Task to carry out: Please restate every record below word for word and skip the pictures.

◆ ◆ ◆ ◆ ◆

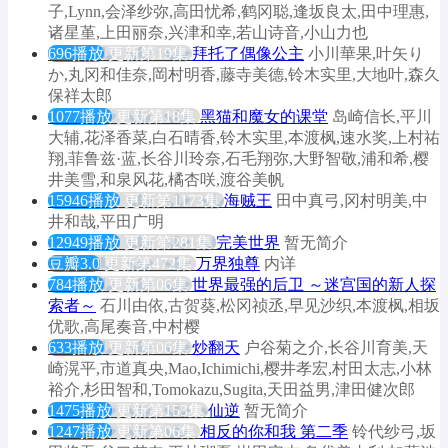
子,Lynn,会泽纱弥,高田忧希,鹤冈聪,逢坂良太,田中理惠,
诸星堇,上田丽奈,兴津和幸,若山诗音,小山力也
696播放
更新第19集
拜托了偶像公主
小川華果,叶矢り
か,丸冈和佳奈,岡村明香,藤寺美德,铃木实里,大地叶,森久
保祥太郎
1077播放
更新第18集
黑猫和魔女的课堂
岛崎信长,平川
大辅,花泽香菜,白石晴香,铃木实里,本渡枫,速水奖,上村祐
翔,菲鲁兹·蓝,长谷川玲奈,石毛翔弥,大野智敬,浦和希,樱
井美雪,和泉风花,橘杏咲,渡谷美帆
15946播放
更新第1173集
海贼王
田中真弓,冈村明美,中
井和哉,平田广明
12949播放
更新第281集
完美世界
暂无简介
豆瓣3.0
更新第472集
万界独尊
内详
784播放
更新第06集
世界最强的后卫 ～迷宫国的新人探
索者～
石川由依,古贺葵,松冈祯丞,早见沙织,本渡枫,相坂
优歌,高尾奏音,中村樱
633播放
更新第06集
炒翻天
户谷菊之介,长谷川育美,天
崎滉平,市道真央,Mao,Ichimichi,樱井孝宏,村田太志,小林
裕介,杉田智和,Tomokazu,Sugita,天田益男,津田健次郎
1475播放
更新第153集
仙逆
暂无简介
1247播放
更新第06集
相反的你和我 第二季
铃代纱弓,坂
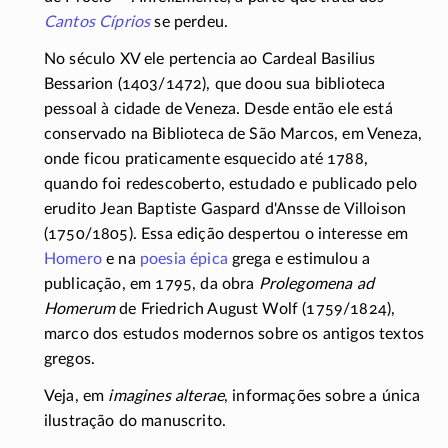
Cantos Cíprios
se perdeu.
No século XV ele pertencia ao Cardeal Basilius
Bessarion (1403/1472), que doou sua biblioteca
pessoal à cidade de Veneza. Desde então ele está
conservado na Biblioteca de São Marcos, em Veneza,
onde ficou praticamente esquecido até 1788,
quando foi redescoberto, estudado e publicado pelo
erudito Jean Baptiste Gaspard
d'Ansse
de Villoison
(1750/1805)
. Essa edição despertou o interesse em
Homero
e na
poesia épica
grega e estimulou a
publicação, em 1795, da obra
Prolegomena ad
Homerum
de Friedrich August Wolf
(1759/1824)
,
marco dos estudos modernos sobre os antigos textos
gregos.
Veja, em
imagines alterae
, informações sobre a única
ilustração do manuscrito.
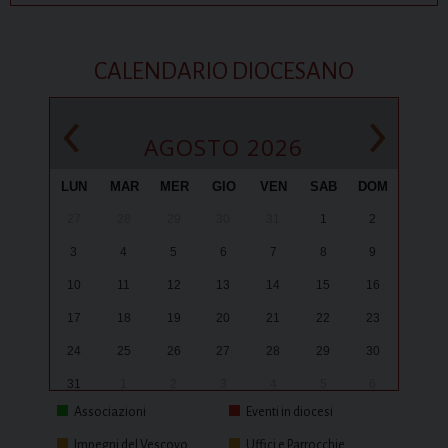
CALENDARIO DIOCESANO
‹
›
AGOSTO 2026
LUN
MAR
MER
GIO
VEN
SAB
DOM
27
28
29
30
31
1
2
3
4
5
6
7
8
9
10
11
12
13
14
15
16
17
18
19
20
21
22
23
24
25
26
27
28
29
30
31
1
2
3
4
5
6
Associazioni
Eventi in diocesi
Impegni del Vescovo
Uffici e Parrocchie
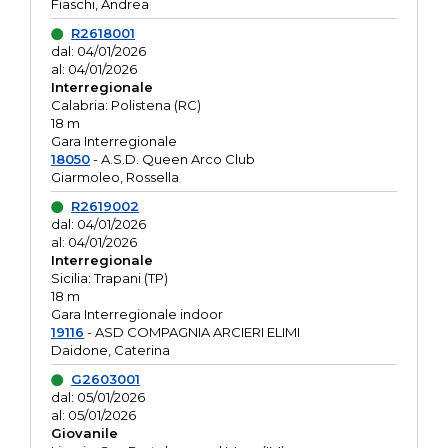
Fiaschi, Andrea
R2618001
dal: 04/01/2026
al: 04/01/2026
Interregionale
Calabria: Polistena (RC)
18 m
Gara Interregionale
18050
- A.S.D. Queen Arco Club
Giarmoleo, Rossella
R2619002
dal: 04/01/2026
al: 04/01/2026
Interregionale
Sicilia: Trapani (TP)
18 m
Gara Interregionale indoor
19116
- ASD COMPAGNIA ARCIERI ELIMI
Daidone, Caterina
G2603001
dal: 05/01/2026
al: 05/01/2026
Giovanile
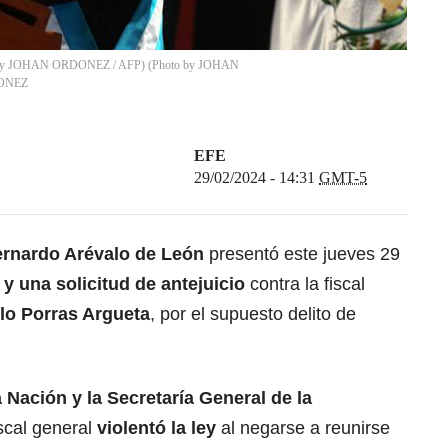
hoto by JOHAN ORDONEZ / AFP) (Photo by JOHAN
ONEZ
EFE
29/02/2024 - 14:31
GMT-5
ernardo Arévalo de León
presentó este jueves 29
y una solicitud de antejuicio
contra la fiscal
o Porras Argueta
, por el supuesto delito de
 Nación y la
Secretaría
General de la
scal general
violentó la
ley
al negarse a reunirse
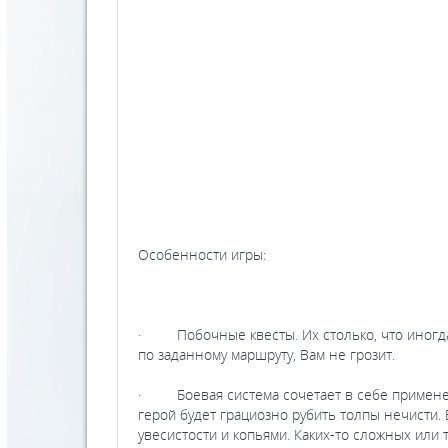
Особенности игры:
· Побочные квесты. Их столько, что иногда 
по заданному маршруту, Вам не грозит.
· Боевая система сочетает в себе применен
герой будет грациозно рубить толпы нечисти.
увесистости и копьями. Каких-то сложных или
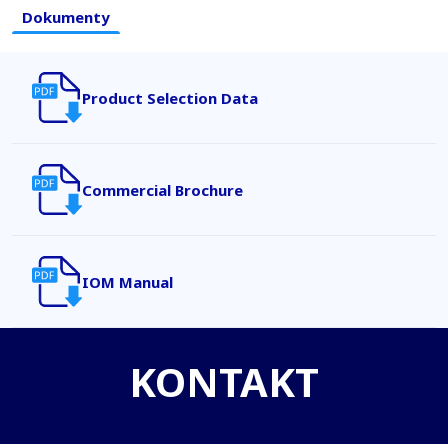
Dokumenty
Product Selection Data
Commercial Brochure
IOM Manual
KONTAKT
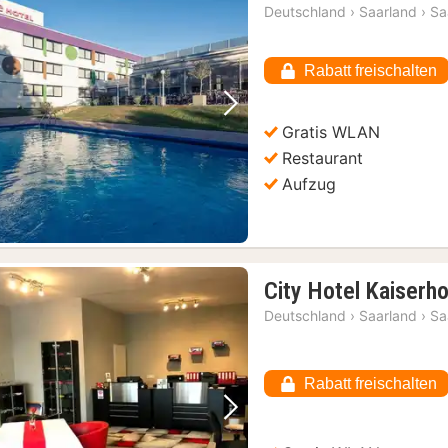
Deutschland
›
Saarland
›
Sa
Rabatt freischalten
Vorheriges Bild
Nächstes Bild
Gratis WLAN
Restaurant
Aufzug
City Hotel Kaiserho
Deutschland
›
Saarland
›
Sa
Rabatt freischalten
Vorheriges Bild
Nächstes Bild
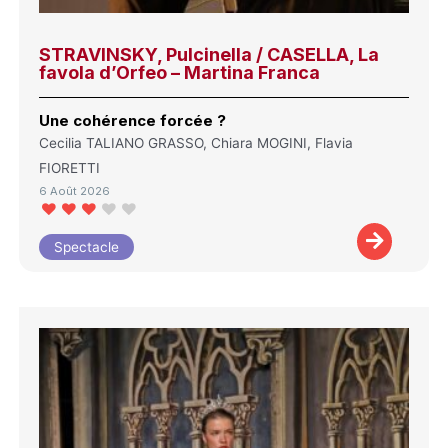
STRAVINSKY, Pulcinella / CASELLA, La
favola d’Orfeo – Martina Franca
Une cohérence forcée ?
Cecilia TALIANO GRASSO, Chiara MOGINI, Flavia
FIORETTI
6 Août 2026
Spectacle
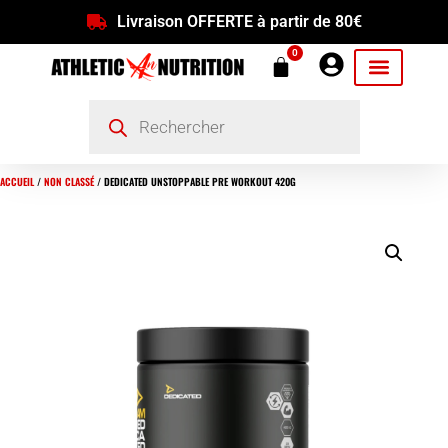
Livraison OFFERTE à partir de 80€
0
ACCUEIL
/
NON CLASSÉ
/ DEDICATED UNSTOPPABLE PRE WORKOUT 420G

◆ ◆ ◆ ◆ ◆

Problem solution:
子,Lynn,会泽纱弥,高田忧希,鹤冈聪,逢坂良太,田中理惠,
诸星堇,上田丽奈,兴津和幸,若山诗音,小山力也
696播放
更新第19集
拜托了偶像公主
小川華果,叶矢り
か,丸冈和佳奈,岡村明香,藤寺美德,铃木实里,大地叶,森久
保祥太郎
1077播放
更新第18集
黑猫和魔女的课堂
岛崎信长,平川
大辅,花泽香菜,白石晴香,铃木实里,本渡枫,速水奖,上村祐
翔,菲鲁兹·蓝,长谷川玲奈,石毛翔弥,大野智敬,浦和希,樱
井美雪,和泉风花,橘杏咲,渡谷美帆
15946播放
更新第1173集
海贼王
田中真弓,冈村明美,中
井和哉,平田广明
12949播放
更新第281集
完美世界
暂无简介
豆瓣3.0
更新第472集
万界独尊
内详
784播放
更新第06集
世界最强的后卫 ～迷宫国的新人探
索者～
石川由依,古贺葵,松冈祯丞,早见沙织,本渡枫,相坂
优歌,高尾奏音,中村樱
633播放
更新第06集
炒翻天
户谷菊之介,长谷川育美,天
崎滉平,市道真央,Mao,Ichimichi,樱井孝宏,村田太志,小林
裕介,杉田智和,Tomokazu,Sugita,天田益男,津田健次郎
1475播放
更新第153集
仙逆
暂无简介
1247播放
更新第06集
相反的你和我 第二季
铃代纱弓,坂
Cantos Cíprios
se perdeu.
No século XV ele pertencia ao Cardeal Basilius
Bessarion (1403/1472), que doou sua biblioteca
pessoal à cidade de Veneza. Desde então ele está
conservado na Biblioteca de São Marcos, em Veneza,
onde ficou praticamente esquecido até 1788,
quando foi redescoberto, estudado e publicado pelo
erudito Jean Baptiste Gaspard
d'Ansse
de Villoison
(1750/1805)
. Essa edição despertou o interesse em
Homero
e na
poesia épica
grega e estimulou a
publicação, em 1795, da obra
Prolegomena ad
Homerum
de Friedrich August Wolf
(1759/1824)
,
marco dos estudos modernos sobre os antigos textos
gregos.
Veja, em
imagines alterae
, informações sobre a única
ilustração do manuscrito.
CALENDARIO DIOCESANO
‹
›
AGOSTO 2026
LUN
MAR
MER
GIO
VEN
SAB
DOM
27
28
29
30
31
1
2
3
4
5
6
7
8
9
10
11
12
13
14
15
16
17
18
19
20
21
22
23
24
25
26
27
28
29
30
31
1
2
3
4
5
6
Associazioni
Eventi in diocesi
Impegni del Vescovo
Uffici e Parrocchie
Fiaschi, Andrea
R2618001
dal: 04/01/2026
al: 04/01/2026
Interregionale
Calabria: Polistena (RC)
18 m
Gara Interregionale
18050
- A.S.D. Queen Arco Club
Giarmoleo, Rossella
R2619002
dal: 04/01/2026
al: 04/01/2026
Interregionale
Sicilia: Trapani (TP)
18 m
Gara Interregionale indoor
19116
- ASD COMPAGNIA ARCIERI ELIMI
Daidone, Caterina
G2603001
dal: 05/01/2026
al: 05/01/2026
Giovanile
hoto by JOHAN ORDONEZ / AFP) (Photo by JOHAN
ONEZ
EFE
29/02/2024 - 14:31
GMT-5
ernardo Arévalo de León
presentó este jueves 29
y una solicitud de antejuicio
contra la fiscal
o Porras Argueta
, por el supuesto delito de
 Nación y la
Secretaría
General de la
scal general
violentó la
ley
al negarse a reunirse
Особенности игры:
· Побочные квесты. Их столько, что иногда 
по заданному маршруту, Вам не грозит.
· Боевая система сочетает в себе применен
герой будет грациозно рубить толпы нечисти.
увесистости и копьями. Каких-то сложных или
Dokumenty
Product Selection Data
Commercial Brochure
IOM Manual
KONTAKT
Deutschland
›
Saarland
›
Sa
Rabatt freischalten
Vorheriges Bild
Nächstes Bild
Gratis WLAN
Restaurant
Aufzug
City Hotel Kaiserho
Deutschland
›
Saarland
›
Sa
Rabatt freischalten
Vorheriges Bild
Nächstes Bild
STRAVINSKY, Pulcinella / CASELLA, La
favola d’Orfeo – Martina Franca
Une cohérence forcée ?
Cecilia TALIANO GRASSO, Chiara MOGINI, Flavia
FIORETTI
6 Août 2026
Spectacle
Livraison OFFERTE à partir de 80€
0
ACCUEIL
/
NON CLASSÉ
/ DEDICATED UNSTOPPABLE PRE WORKOUT 420G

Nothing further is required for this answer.